Sandboxing
Running an agent where it can't do damage — the only agent safety measure that doesn't depend on the model behaving.
When not to use it
- (There isn't a case for skipping it. The question is how much capability fits inside.)*
- A read-only sandbox, when the agent must act. Safe and useless is also a failure.
- A container, when running genuinely hostile code. Containers are isolation, not a security boundary against escape.
- Sandboxing alone, with a hostile tool. Containing the agent doesn't help if the MCP server is the problem.
Reach for something else instead
- (Complements, not substitutes.)*
- Capability restriction — don't grant it. The sandbox's cheapest layer.
- Human confirmation at the boundary — where actions leave the sandbox.
- microVMs (Firecracker, gVisor) — when a container isn't a strong enough boundary.
- Tool emulation — test what the agent would do without letting it.
Sources & further reading
- Greshake et al. (2023), Not What You've Signed Up For: Compromising Real-World LLM-Integrated Applications with Indirect Prompt Injection — why the threat model has to assume compromise.
- Ruan et al. (2023), Identifying the Risks of LM Agents with an LM-Emulated Sandbox — ToolEmu; finding agent failures by emulating the tools.
- Agarwal et al. (2020), Firecracker: Lightweight Virtualization for Serverless Applications — microVMs; what a real isolation boundary costs.
Primary sources, listed so you can check the claims on this page rather than take them on trust.
Where people go wrong
- Relying on a system prompt to prevent an action the agent is capable of.
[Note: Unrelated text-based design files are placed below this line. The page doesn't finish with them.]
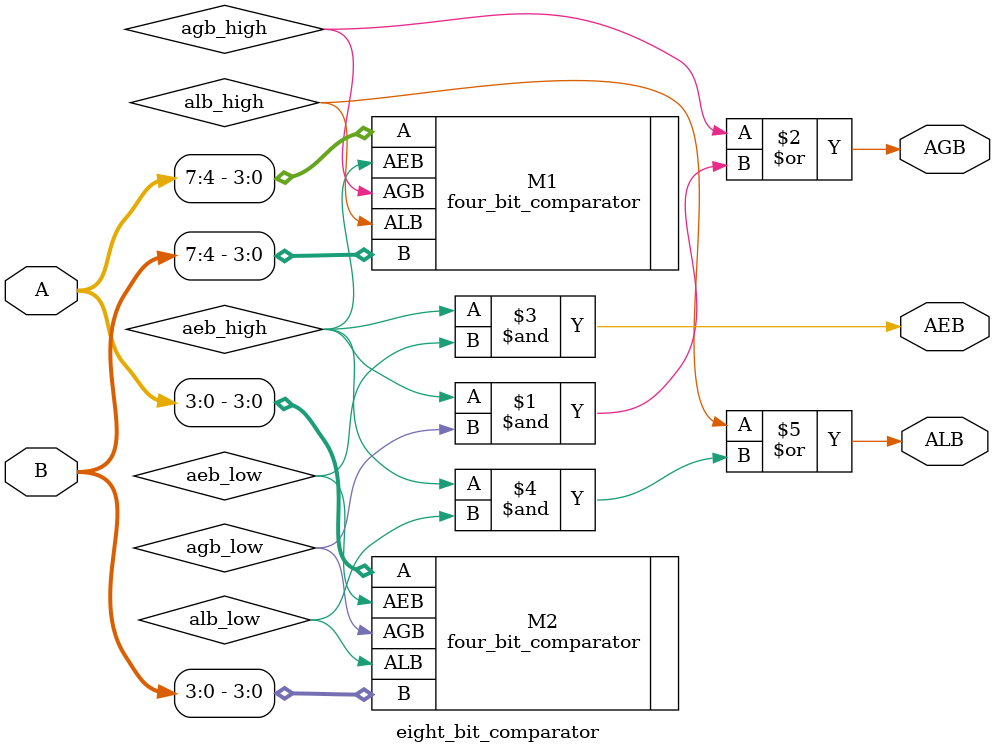
<source format=v>
module eight_bit_comparator(
    input [7:0] A,
    input [7:0] B,
    output AGB,
    output AEB,
    output ALB
);
    wire agb_high, aeb_high, alb_high;
    wire agb_low, aeb_low, alb_low;
    
    //MSB
    four_bit_comparator M1(
        .A(A[7:4]),
        .B(B[7:4]),
        .AGB(agb_high),
        .ALB(alb_high),
        .AEB(aeb_high)
    );

    //LSB
    four_bit_comparator M2(
        .A(A[3:0]),
        .B(B[3:0]),
        .AGB(agb_low),
        .ALB(alb_low),
        .AEB(aeb_low)
    );

    assign AGB = agb_high | (aeb_high & agb_low);
    assign AEB = aeb_high & aeb_low;
    assign ALB = alb_high | (aeb_high & alb_low);
endmodule
</source>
That's a request, not a boundary.
- Skipping egress filtering. An agent that can reach any URL can send your data to any URL.
- Treating a container as a security boundary against determined escape. It isn't; microVMs are.
- Persisting state between tasks, so a compromise persists too.
- Designing capability first and containment afterwards. It's the wrong order and it doesn't get revisited.